I moved to the country in 1972, and OUT OF the country (USA) in 2004.
#4 Methodist Healthcare
#5 Baptist Memorial Healthcare Corp
#19 St. Judes
#23 Catholic Diocese of Memphis
#31 Regional Medical Center
#32 St. Francis Hospital
#33 Veterans Affairs Hospital
A couple of the hospitals might not be NFP. The IRS is #14; the rest of the Feds make up number 3. If these two are added together, they become number 2.
The way the Supreme Court values “being on the right side of history” and “the legitimacy of the Court” over the actual Constitution, anything is possible. Why not—these people figure—try to abrogate the First Amendment?
As municipal budgets have felt the crunch of the economic slowdown, cities across the nation are increasingly asking their major tax-exempt businesses hospitals, universities and cultural organizations to make payments in lieu of taxes.
"ask"?
"asking"?
You can always tell when the scumbag Democrat politicians and their newsrooms are at work.
Big Government doesn't "ask" for money - - the scumbag politicians confiscate it at the point of a gun. The scum need to make sure their juicy perks and pensions remain fully funded, and they still have enough money left over to buy the votes of their "base" of losers, bums, deadbeats, and parasites. And the scumbag Democrats can always count on their newsroom mice like this author Amos Maki to use gentle language on their behalf.
Yeah, they're going to "ask" for money, lol.

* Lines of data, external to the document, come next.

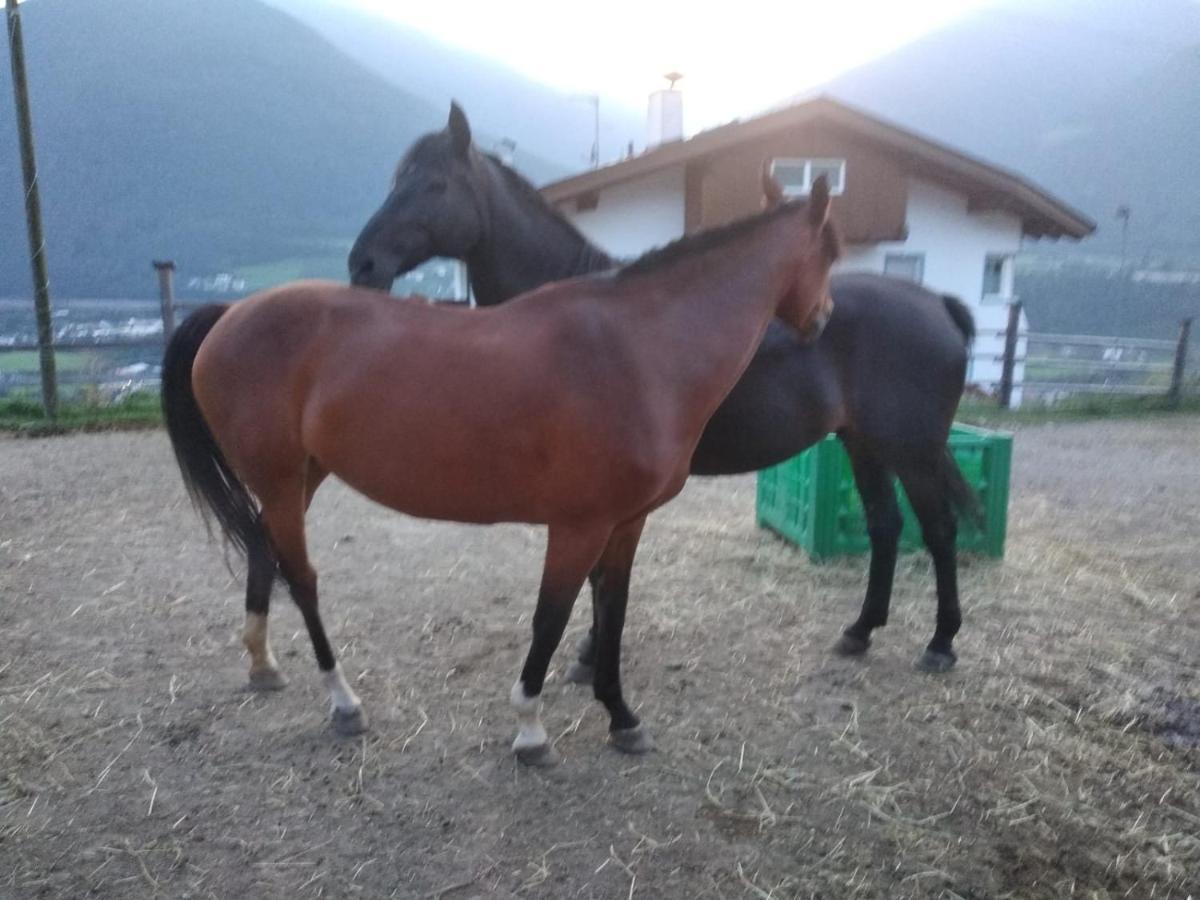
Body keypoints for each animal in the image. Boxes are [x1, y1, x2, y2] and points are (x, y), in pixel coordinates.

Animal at [159, 172, 840, 763]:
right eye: (831, 250)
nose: (825, 316)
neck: (638, 350)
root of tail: (229, 315)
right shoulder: (579, 526)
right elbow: (552, 617)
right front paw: (531, 729)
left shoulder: (626, 523)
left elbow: (612, 612)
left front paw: (622, 718)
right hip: (280, 480)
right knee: (301, 577)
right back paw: (343, 702)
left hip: (299, 477)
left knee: (263, 548)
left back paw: (262, 663)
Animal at [345, 103, 974, 676]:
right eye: (397, 180)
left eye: (435, 184)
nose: (362, 263)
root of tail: (938, 303)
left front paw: (590, 655)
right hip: (864, 444)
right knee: (886, 526)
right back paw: (860, 631)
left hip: (912, 452)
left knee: (940, 529)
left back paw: (941, 642)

In the western tradition going back to medieval times at least, Church and state were in charge of separate spheres, the state would govern, and the Church took care of the charitable works and welfare. Hospitals? Those were the Churches. Welfare? The Church would allow the poor to farm on the Church's land for below market rates if they could not afford land. The arts and sciences? The Church subsidized them and hired artists and tradesman of all kinds creating art, building churches, etc. Compared to the Church, the King's contributions to these fields was trivial.
So why did the government take over? It goes back to the French Revolution, and even earlier, in which a new rabidly secular government would appease citizens by taking over Church property and selling it off in order to buy the loyalty of the citizens. It was competing with the Church for the hearts of the citizens, jealously encroaching on the sphere it had no real business being in.

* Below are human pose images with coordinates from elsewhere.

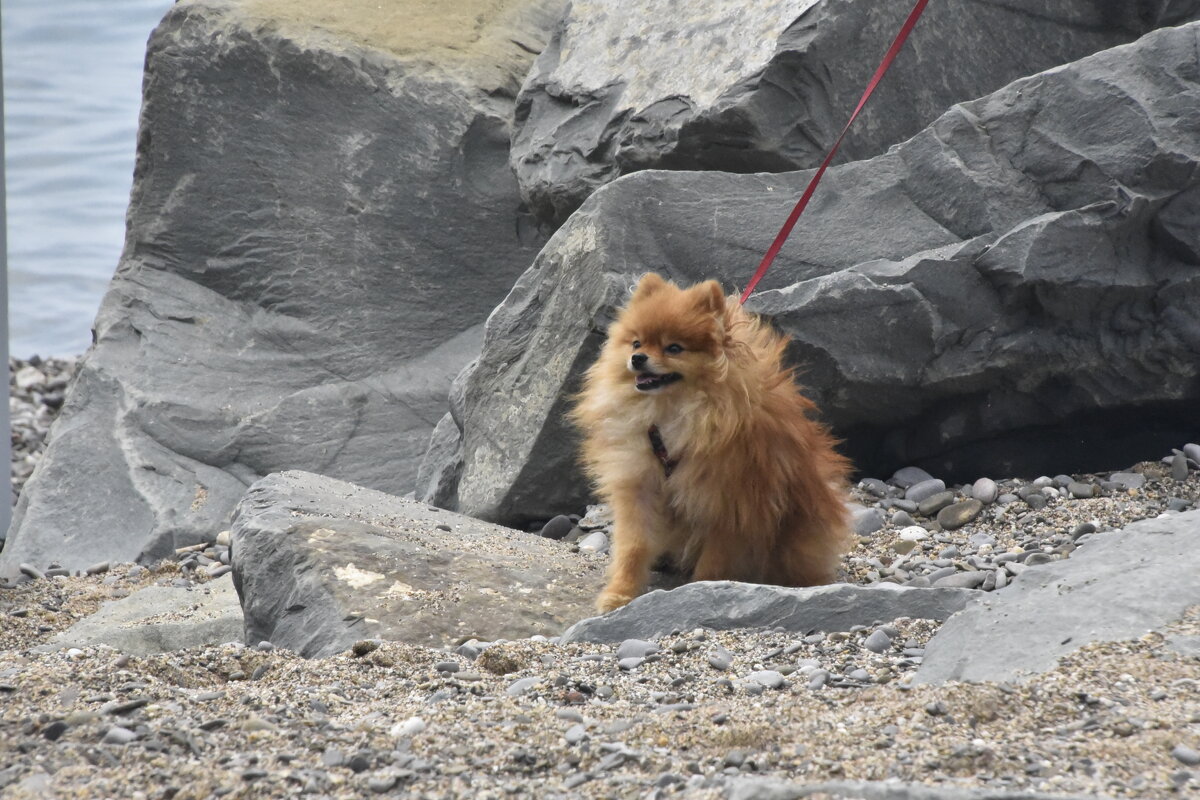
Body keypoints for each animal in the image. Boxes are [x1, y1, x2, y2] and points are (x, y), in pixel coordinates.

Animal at [571, 271, 854, 614]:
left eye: (674, 348)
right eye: (636, 342)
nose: (637, 358)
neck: (676, 412)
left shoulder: (730, 501)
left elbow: (716, 559)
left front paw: (702, 592)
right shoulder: (641, 486)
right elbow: (634, 546)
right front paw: (620, 594)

The United States held out longer than Europe, because we are still constitutionally more medieval than "enlightened" Europe. Not only do we still have the Church, we have a vast network of thousands upon thousands of charities for any cause imaginable, using our citizen's rights of free association to create the means to solve any problem we set our minds to, without waiting for the government to act first or tell us what to do.
And this tradition is not obsolete, it aught to be the wave of the future. While "progressives" wish to create a rigid health care bureaucracy that rivals something from the Stalinism of the 1930s, the future is about mobility, free associations, Facebook, finding and linking to others for a common purpose.

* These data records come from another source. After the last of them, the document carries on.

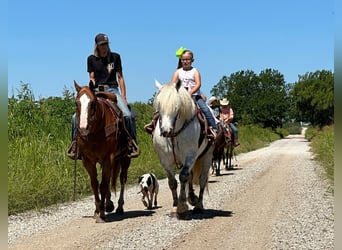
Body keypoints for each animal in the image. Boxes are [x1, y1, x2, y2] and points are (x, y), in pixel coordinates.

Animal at [73, 81, 131, 223]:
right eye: (76, 103)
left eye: (93, 102)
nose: (83, 129)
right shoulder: (88, 160)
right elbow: (95, 184)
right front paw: (98, 210)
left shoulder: (108, 158)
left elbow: (103, 185)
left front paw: (102, 214)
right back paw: (109, 204)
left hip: (125, 158)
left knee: (122, 179)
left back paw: (119, 207)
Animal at [152, 80, 214, 219]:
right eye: (159, 106)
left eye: (177, 107)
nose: (166, 131)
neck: (174, 134)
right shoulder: (165, 160)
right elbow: (172, 182)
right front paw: (175, 206)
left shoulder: (190, 156)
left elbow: (183, 177)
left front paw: (181, 208)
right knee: (191, 177)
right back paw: (191, 198)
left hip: (207, 156)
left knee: (202, 180)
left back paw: (198, 205)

Instead of taxing churches to support your obsolete model, you should be examining things in your own sphere which you can give back to the private sector, whether private enterprise or the vast web of charities that already exists in your town.
That's the system you need to rebuild.
The churches don't have a bucket to piss in. Yet, local Democrat governments are going to squeeze the basis of their political support. Should be fun to watch. Problem is where will the third world flee to?
The churches don't have a bucket to piss in. Yet, local Democrat governments are going to squeeze the basis of their political support. Should be fun to watch. Problem is where will the third world flee to?
The churches don't have a bucket to piss in. Yet, local Democrat governments are going to squeeze the basis of their political support. Should be fun to watch. Problem is where will the third world flee to?
It is my understanding that mandatory payments to the government--at any level--is a pretty good working definition of taxes...
Ping
I would then suggest that churches ask for payment for its charitable missions within the community. Think the city could afford it?